Repeat only the stretch of lines below that runs from the line with "text [177, 118, 1152, 185]" through the line with "Page size: 1275x1650.", unaltered.

[Recorded data]
——

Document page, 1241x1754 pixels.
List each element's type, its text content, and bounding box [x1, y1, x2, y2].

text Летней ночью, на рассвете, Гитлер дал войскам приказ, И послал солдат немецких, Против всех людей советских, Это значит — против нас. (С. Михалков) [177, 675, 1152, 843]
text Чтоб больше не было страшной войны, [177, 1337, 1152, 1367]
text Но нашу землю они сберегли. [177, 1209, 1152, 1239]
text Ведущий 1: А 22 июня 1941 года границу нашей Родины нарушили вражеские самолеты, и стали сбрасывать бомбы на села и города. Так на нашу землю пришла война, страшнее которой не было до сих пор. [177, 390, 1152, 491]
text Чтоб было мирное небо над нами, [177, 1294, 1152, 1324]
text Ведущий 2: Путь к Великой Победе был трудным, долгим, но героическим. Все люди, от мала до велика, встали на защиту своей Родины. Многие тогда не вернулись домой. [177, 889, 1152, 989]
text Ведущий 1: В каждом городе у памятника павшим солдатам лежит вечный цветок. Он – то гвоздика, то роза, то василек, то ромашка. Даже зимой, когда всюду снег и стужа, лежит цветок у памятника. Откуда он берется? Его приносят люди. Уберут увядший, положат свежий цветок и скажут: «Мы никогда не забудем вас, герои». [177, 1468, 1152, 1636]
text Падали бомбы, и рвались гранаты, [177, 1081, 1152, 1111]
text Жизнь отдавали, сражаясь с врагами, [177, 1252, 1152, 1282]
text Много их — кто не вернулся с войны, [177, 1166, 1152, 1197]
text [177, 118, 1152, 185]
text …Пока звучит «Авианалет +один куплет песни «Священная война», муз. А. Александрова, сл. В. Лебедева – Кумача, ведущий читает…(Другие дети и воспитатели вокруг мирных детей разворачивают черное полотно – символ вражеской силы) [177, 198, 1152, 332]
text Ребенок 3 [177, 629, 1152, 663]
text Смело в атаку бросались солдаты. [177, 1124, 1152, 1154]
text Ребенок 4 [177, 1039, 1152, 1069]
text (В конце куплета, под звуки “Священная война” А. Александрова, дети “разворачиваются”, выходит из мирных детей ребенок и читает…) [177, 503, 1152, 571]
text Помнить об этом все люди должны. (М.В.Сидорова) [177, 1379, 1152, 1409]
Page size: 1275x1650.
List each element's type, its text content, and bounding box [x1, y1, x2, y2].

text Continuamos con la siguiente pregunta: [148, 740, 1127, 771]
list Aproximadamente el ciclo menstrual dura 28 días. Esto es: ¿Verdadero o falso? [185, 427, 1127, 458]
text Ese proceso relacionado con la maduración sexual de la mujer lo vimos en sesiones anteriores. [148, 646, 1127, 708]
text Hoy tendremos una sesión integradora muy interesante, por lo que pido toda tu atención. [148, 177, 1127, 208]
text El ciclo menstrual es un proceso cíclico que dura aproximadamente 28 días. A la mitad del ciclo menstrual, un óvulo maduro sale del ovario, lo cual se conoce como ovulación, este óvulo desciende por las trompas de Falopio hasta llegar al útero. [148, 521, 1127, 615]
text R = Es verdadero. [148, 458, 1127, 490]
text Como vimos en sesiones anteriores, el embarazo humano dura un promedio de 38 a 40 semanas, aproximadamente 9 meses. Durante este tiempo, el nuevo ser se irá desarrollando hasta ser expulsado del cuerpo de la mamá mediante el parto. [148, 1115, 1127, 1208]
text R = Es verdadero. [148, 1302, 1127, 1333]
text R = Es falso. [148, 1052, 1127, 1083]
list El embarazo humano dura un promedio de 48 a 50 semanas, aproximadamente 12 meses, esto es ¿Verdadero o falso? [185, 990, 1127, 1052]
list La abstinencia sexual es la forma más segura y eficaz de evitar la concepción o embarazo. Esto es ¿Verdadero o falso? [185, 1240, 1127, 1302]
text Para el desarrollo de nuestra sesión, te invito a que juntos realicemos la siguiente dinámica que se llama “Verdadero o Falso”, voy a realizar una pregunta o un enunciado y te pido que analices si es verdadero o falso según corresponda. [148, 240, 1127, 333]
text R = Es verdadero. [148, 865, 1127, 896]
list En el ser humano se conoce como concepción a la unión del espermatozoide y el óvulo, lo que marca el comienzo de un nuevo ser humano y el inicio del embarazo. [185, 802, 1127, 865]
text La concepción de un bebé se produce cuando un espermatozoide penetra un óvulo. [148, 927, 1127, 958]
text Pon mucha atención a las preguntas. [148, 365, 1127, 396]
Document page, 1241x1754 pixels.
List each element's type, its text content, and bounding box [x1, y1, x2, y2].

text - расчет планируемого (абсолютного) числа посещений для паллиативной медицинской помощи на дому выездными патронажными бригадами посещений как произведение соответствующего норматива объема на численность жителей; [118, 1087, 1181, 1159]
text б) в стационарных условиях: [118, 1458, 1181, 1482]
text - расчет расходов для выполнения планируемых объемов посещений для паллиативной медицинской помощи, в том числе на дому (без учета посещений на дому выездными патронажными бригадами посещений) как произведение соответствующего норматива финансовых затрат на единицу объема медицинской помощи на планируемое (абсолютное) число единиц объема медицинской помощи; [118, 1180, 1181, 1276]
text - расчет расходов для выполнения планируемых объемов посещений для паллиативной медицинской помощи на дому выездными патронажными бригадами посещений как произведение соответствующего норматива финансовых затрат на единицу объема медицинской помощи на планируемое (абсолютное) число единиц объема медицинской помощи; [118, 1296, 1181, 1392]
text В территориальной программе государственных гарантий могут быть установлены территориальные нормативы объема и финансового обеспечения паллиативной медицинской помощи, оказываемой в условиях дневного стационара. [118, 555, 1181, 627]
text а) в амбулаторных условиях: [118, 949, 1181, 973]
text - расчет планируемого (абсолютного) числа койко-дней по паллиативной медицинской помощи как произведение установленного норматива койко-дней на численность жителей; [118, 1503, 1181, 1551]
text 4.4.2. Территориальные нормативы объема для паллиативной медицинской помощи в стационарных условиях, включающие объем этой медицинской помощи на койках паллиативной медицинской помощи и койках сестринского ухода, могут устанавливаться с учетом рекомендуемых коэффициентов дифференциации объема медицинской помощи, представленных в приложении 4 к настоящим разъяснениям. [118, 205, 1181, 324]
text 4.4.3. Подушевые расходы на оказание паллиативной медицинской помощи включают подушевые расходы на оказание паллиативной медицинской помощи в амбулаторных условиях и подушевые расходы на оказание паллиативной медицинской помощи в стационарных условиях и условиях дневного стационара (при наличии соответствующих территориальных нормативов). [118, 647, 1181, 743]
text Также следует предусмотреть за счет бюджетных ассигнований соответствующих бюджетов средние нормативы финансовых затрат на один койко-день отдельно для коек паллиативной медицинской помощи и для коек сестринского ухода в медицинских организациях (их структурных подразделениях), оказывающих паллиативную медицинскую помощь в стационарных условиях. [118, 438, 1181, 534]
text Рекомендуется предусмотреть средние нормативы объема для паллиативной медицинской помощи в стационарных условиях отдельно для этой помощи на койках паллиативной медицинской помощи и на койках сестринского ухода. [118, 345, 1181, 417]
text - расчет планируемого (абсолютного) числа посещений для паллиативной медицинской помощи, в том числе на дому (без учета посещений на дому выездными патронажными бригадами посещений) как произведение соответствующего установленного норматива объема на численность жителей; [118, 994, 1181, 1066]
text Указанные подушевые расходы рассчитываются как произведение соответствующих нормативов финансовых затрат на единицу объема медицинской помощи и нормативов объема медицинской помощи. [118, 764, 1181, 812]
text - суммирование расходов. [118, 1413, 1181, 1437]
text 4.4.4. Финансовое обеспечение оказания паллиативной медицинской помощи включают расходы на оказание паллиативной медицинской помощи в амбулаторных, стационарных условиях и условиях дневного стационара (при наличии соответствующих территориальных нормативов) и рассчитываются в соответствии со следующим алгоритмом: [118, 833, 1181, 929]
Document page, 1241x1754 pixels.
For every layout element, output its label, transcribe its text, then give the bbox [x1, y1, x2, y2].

——

▶ [Response box]:
text [177, 118, 1152, 185]
text …Пока звучит «Авианалет +один куплет песни «Священная война», муз. А. Александрова, сл. В. Лебедева – Кумача, ведущий читает…(Другие дети и воспитатели вокруг мирных детей разворачивают черное полотно – символ вражеской силы) [177, 198, 1152, 332]
text Ребенок 3 [177, 629, 1152, 663]
text Смело в атаку бросались солдаты. [177, 1124, 1152, 1154]
text Ребенок 4 [177, 1039, 1152, 1069]
text (В конце куплета, под звуки “Священная война” А. Александрова, дети “разворачиваются”, выходит из мирных детей ребенок и читает…) [177, 503, 1152, 571]
text Помнить об этом все люди должны. (М.В.Сидорова) [177, 1379, 1152, 1409]
Page size: 1275x1650.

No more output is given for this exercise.